▶ **DESCRIPTION OF THE TASK**:
The answer should be each line of the records that contains the word "added"; please copy them all.

Spatial change descriptions:
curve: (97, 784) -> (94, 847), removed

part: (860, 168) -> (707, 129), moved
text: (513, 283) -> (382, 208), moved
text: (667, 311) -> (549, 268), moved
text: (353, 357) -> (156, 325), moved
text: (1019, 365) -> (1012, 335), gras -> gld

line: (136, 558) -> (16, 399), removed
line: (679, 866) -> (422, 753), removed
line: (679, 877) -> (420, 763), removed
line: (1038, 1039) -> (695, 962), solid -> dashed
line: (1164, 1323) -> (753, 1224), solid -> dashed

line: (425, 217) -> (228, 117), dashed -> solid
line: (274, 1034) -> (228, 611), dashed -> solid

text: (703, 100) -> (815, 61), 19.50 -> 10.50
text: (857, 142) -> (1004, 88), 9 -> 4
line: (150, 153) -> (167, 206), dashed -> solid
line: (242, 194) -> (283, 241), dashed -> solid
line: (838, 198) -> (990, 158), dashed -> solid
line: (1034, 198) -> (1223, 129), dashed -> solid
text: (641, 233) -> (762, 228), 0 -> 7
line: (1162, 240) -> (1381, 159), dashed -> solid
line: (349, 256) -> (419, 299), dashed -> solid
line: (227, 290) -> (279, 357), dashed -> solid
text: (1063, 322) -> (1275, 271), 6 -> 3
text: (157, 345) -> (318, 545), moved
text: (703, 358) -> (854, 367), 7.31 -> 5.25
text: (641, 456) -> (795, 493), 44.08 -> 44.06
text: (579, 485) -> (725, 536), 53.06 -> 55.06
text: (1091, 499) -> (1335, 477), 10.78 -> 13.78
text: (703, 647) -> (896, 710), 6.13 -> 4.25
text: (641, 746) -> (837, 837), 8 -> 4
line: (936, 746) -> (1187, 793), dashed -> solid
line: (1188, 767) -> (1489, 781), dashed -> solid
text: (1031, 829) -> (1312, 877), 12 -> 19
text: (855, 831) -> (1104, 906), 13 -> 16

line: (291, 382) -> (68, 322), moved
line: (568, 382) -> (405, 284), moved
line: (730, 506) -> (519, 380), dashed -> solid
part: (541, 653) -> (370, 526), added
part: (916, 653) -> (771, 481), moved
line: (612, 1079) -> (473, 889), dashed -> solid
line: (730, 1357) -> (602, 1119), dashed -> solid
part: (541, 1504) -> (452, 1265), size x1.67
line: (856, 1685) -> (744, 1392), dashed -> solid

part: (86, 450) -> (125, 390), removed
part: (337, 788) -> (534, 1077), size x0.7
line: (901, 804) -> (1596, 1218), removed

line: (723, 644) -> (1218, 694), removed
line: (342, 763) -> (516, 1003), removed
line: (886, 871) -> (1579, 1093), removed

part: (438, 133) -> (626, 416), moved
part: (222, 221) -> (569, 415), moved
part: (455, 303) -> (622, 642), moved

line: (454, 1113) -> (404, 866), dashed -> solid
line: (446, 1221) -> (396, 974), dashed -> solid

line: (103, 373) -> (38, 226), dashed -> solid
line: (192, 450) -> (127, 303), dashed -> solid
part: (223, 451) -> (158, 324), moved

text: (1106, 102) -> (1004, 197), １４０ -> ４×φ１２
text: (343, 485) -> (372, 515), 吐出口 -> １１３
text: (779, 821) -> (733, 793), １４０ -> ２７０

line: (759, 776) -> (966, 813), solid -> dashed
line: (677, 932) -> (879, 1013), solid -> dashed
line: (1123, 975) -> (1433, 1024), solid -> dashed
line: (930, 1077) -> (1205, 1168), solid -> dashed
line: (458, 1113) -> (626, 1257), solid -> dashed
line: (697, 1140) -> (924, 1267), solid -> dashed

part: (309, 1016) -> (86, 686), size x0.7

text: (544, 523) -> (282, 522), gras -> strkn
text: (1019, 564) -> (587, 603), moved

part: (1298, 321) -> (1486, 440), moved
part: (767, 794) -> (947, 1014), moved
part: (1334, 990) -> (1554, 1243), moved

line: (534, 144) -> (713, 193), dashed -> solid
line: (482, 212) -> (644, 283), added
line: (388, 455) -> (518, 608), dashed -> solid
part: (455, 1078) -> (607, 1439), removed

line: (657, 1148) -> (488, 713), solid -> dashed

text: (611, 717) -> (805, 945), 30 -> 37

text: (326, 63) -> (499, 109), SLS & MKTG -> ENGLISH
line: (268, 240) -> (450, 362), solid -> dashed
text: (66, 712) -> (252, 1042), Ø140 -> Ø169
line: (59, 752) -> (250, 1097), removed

▶ **WRITTEN REPLY**:
part: (541, 653) -> (370, 526), added
line: (482, 212) -> (644, 283), added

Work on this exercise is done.